SOURCE MATERIAL:

· · · · ·

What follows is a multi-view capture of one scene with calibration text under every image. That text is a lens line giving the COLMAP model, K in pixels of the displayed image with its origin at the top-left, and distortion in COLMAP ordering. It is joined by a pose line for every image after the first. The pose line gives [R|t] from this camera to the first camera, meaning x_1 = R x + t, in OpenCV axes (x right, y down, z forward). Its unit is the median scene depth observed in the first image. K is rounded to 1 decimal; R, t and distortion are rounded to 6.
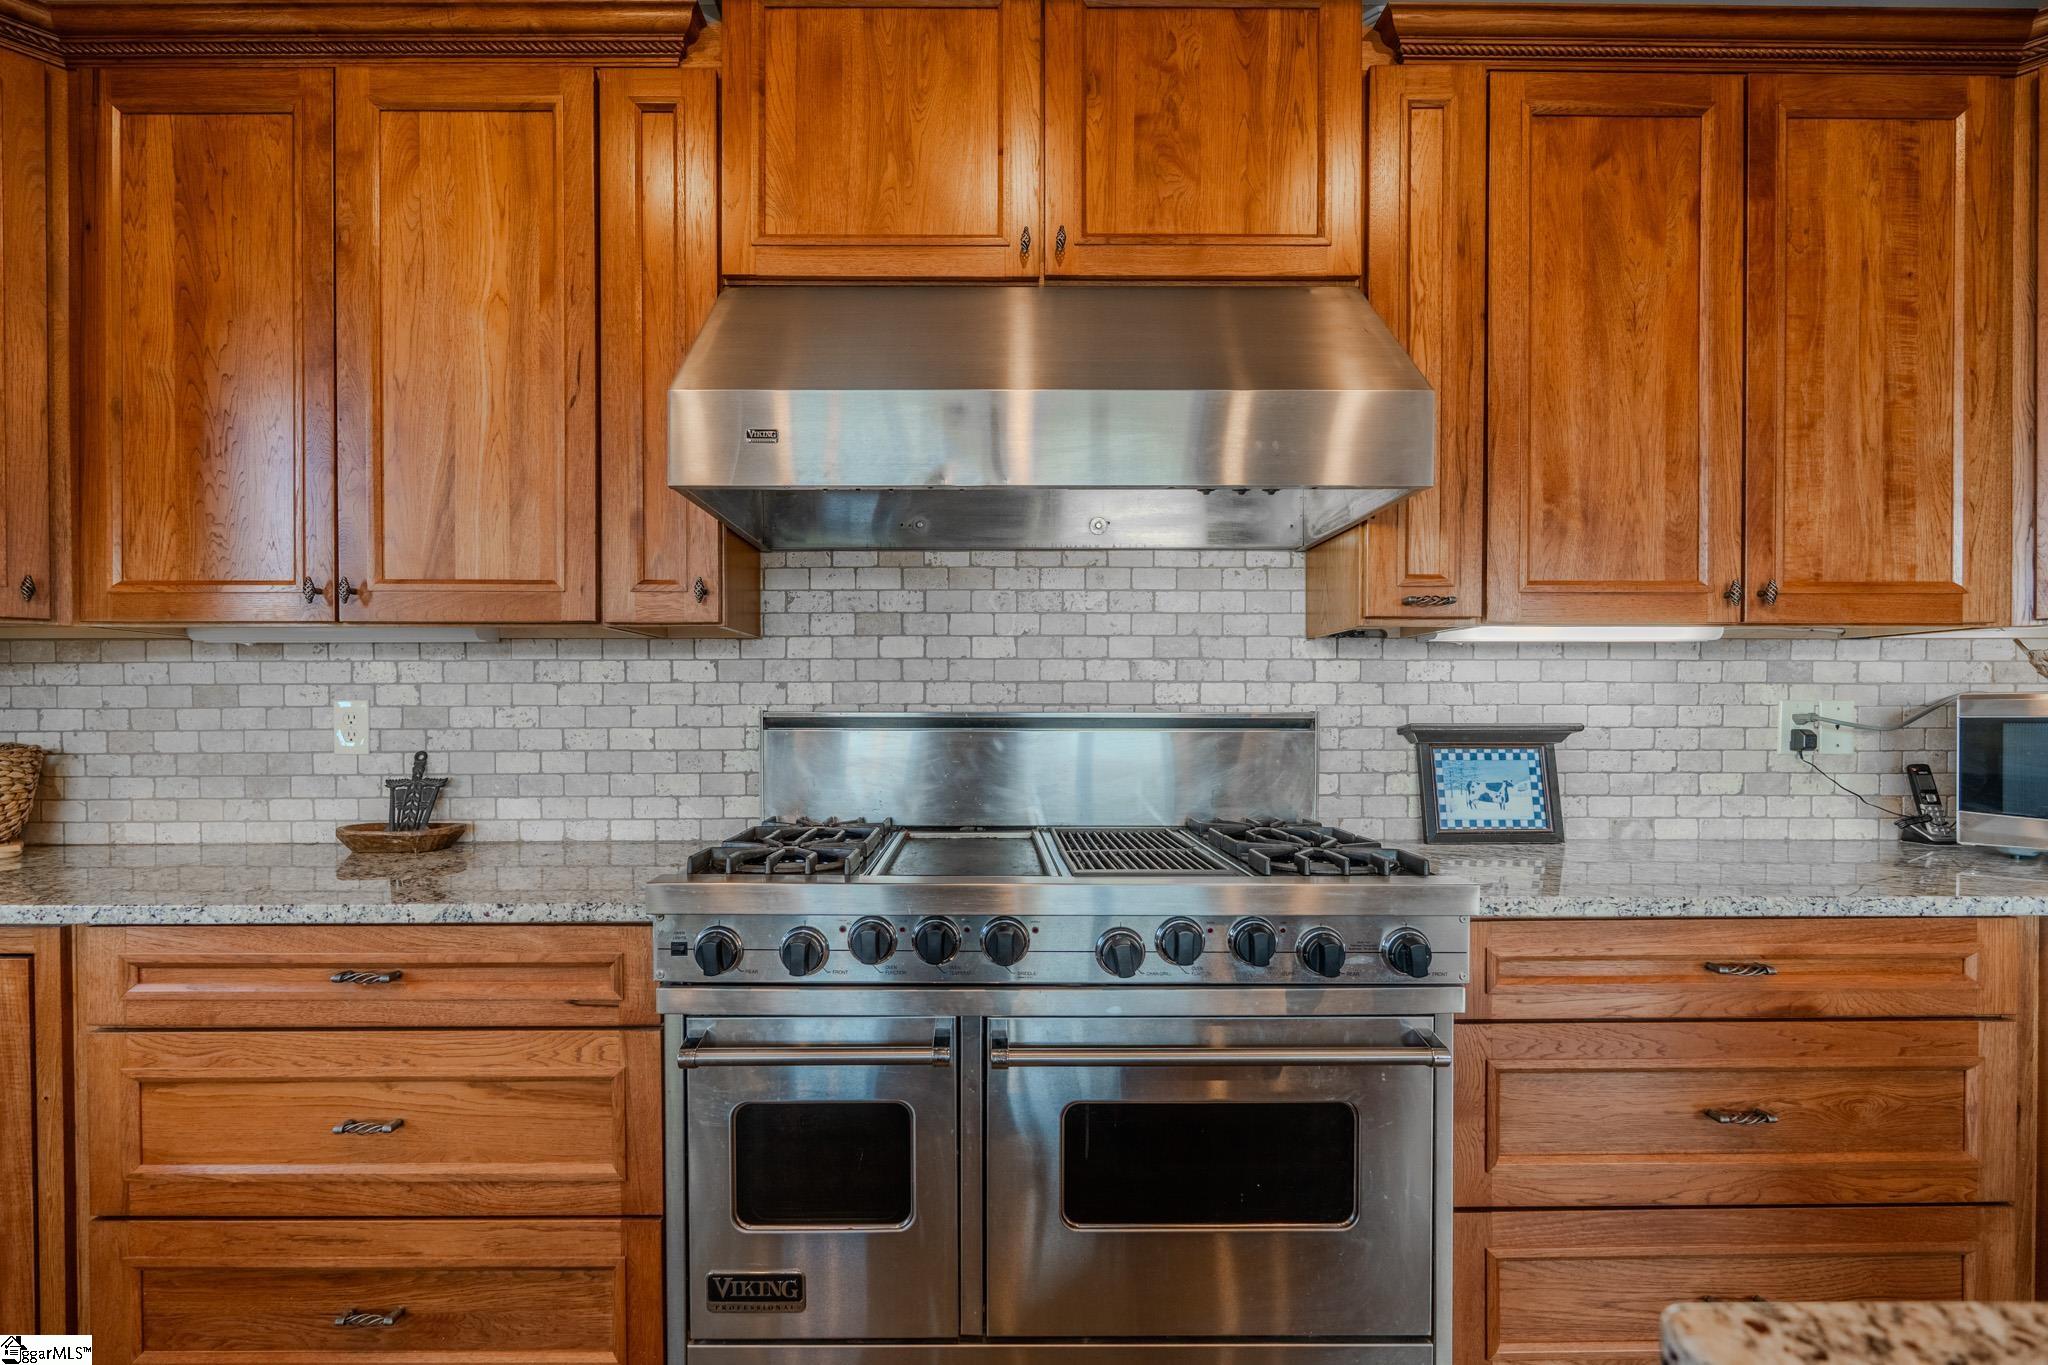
lens RADIAL K [[899.9, 0, 1019.1], [0, 899.9, 686.2], [0, 0, 1]] dist [-0.001696, -0.000946]
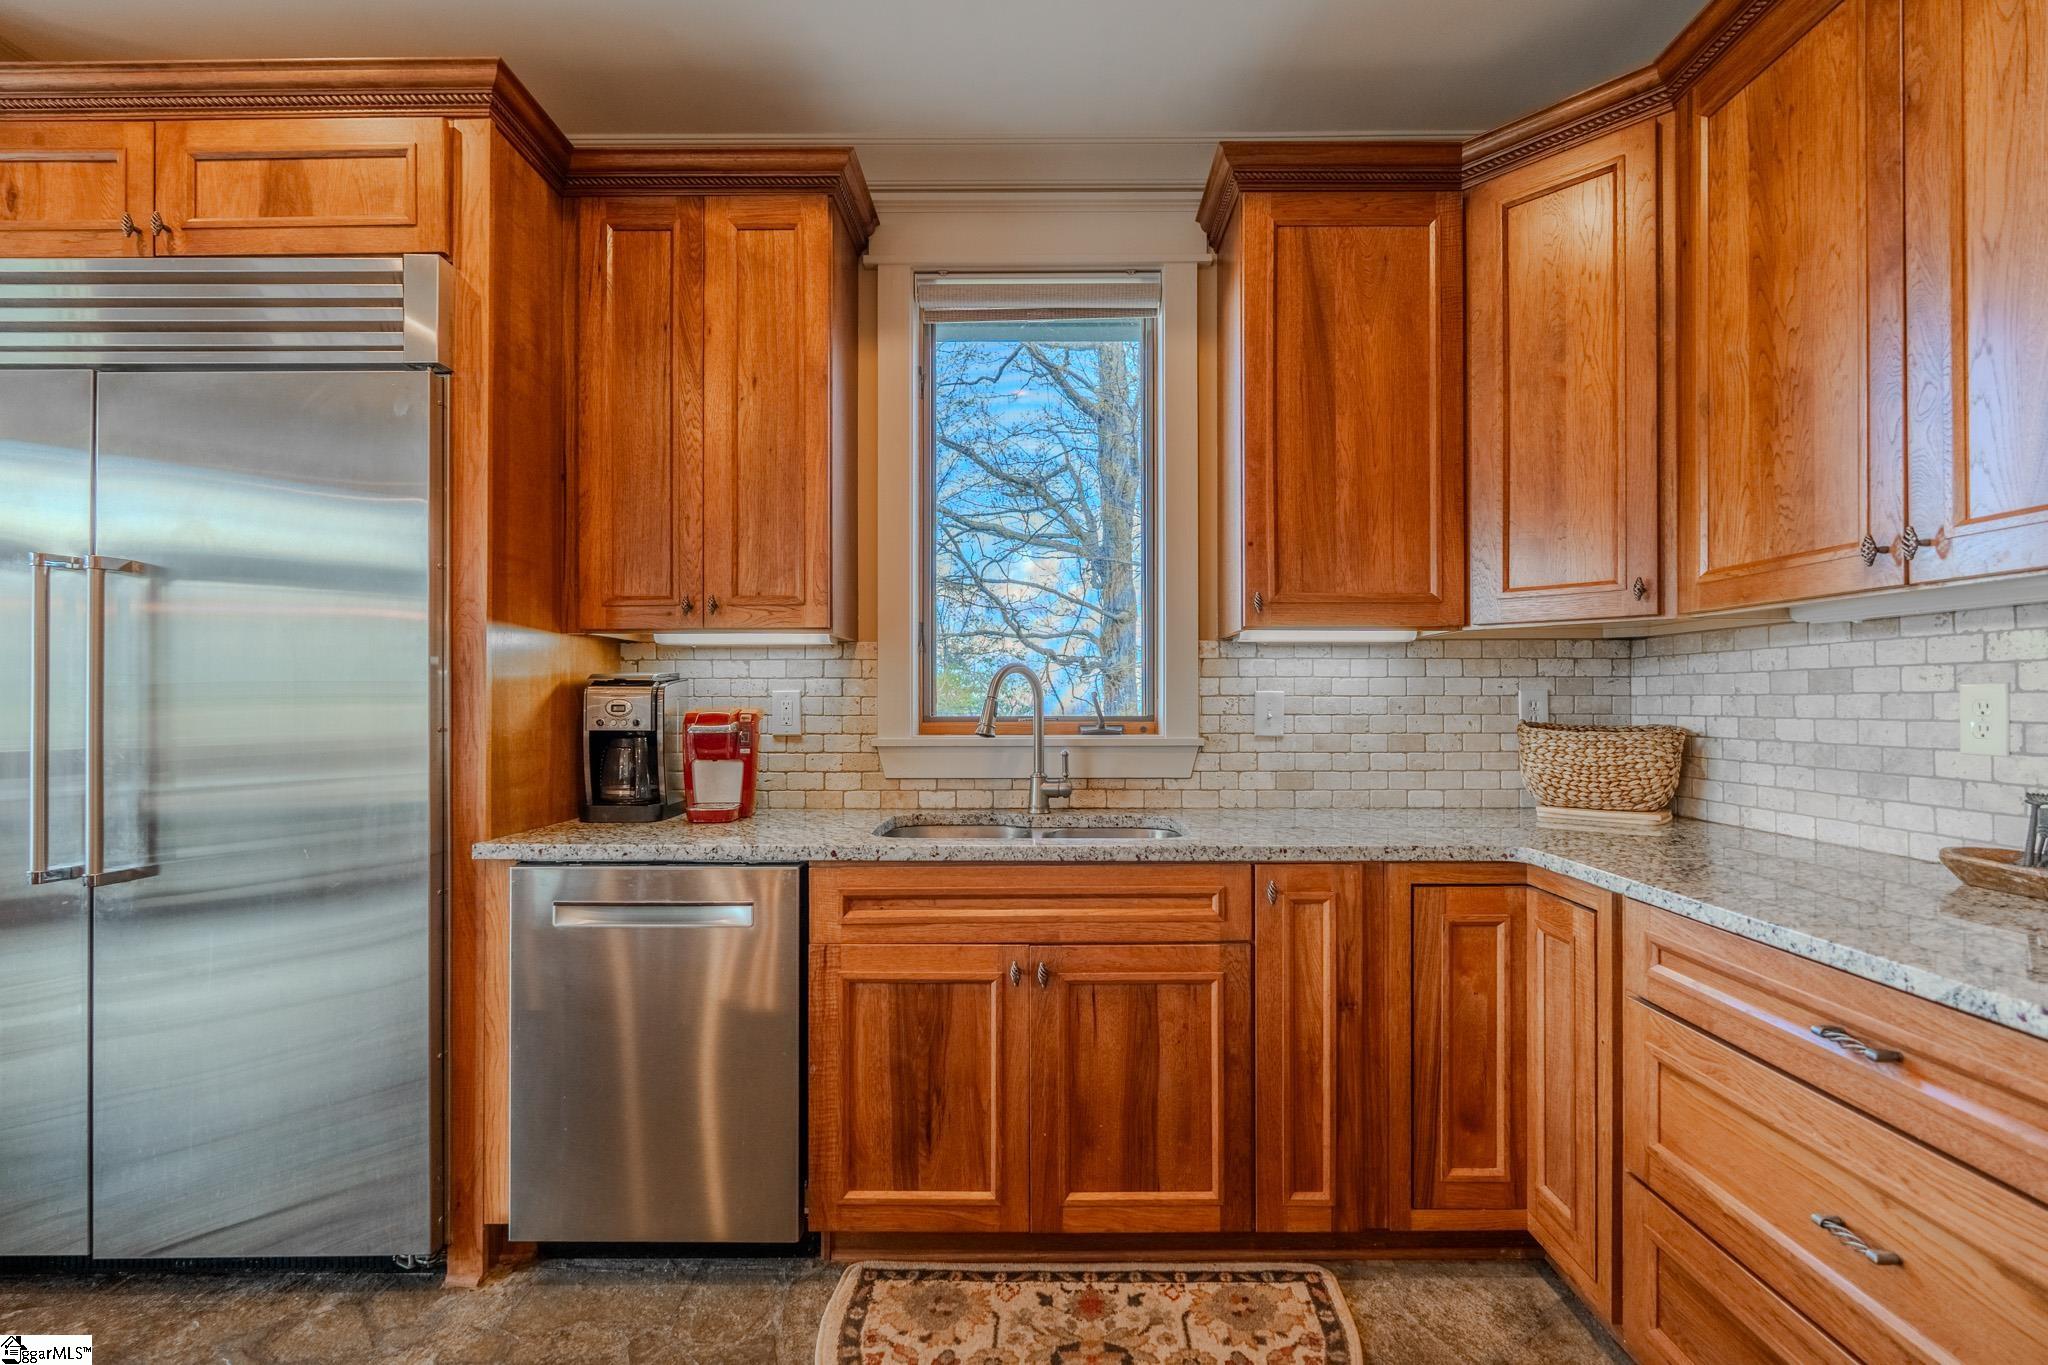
lens RADIAL K [[899.9, 0, 1019.1], [0, 899.9, 686.2], [0, 0, 1]] dist [-0.001696, -0.000946]
pose [[-0.029239, -0.011169, -0.999510, 0.047473], [0.025538, 0.999603, -0.011917, 0.006613], [0.999246, -0.025874, -0.028942, 0.228425]]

· · · · ·

Please retype the listing in full, exactly as given, and skip every image.

SOLUTION FOR THIS TASK:
What follows is a multi-view capture of one scene with calibration text under every image. That text is a lens line giving the COLMAP model, K in pixels of the displayed image with its origin at the top-left, and distortion in COLMAP ordering. It is joined by a pose line for every image after the first. The pose line gives [R|t] from this camera to the first camera, meaning x_1 = R x + t, in OpenCV axes (x right, y down, z forward). Its unit is the median scene depth observed in the first image. K is rounded to 1 decimal; R, t and distortion are rounded to 6.
lens RADIAL K [[899.9, 0, 1019.1], [0, 899.9, 686.2], [0, 0, 1]] dist [-0.001696, -0.000946]
lens RADIAL K [[899.9, 0, 1019.1], [0, 899.9, 686.2], [0, 0, 1]] dist [-0.001696, -0.000946]
pose [[-0.029239, -0.011169, -0.999510, 0.047473], [0.025538, 0.999603, -0.011917, 0.006613], [0.999246, -0.025874, -0.028942, 0.228425]]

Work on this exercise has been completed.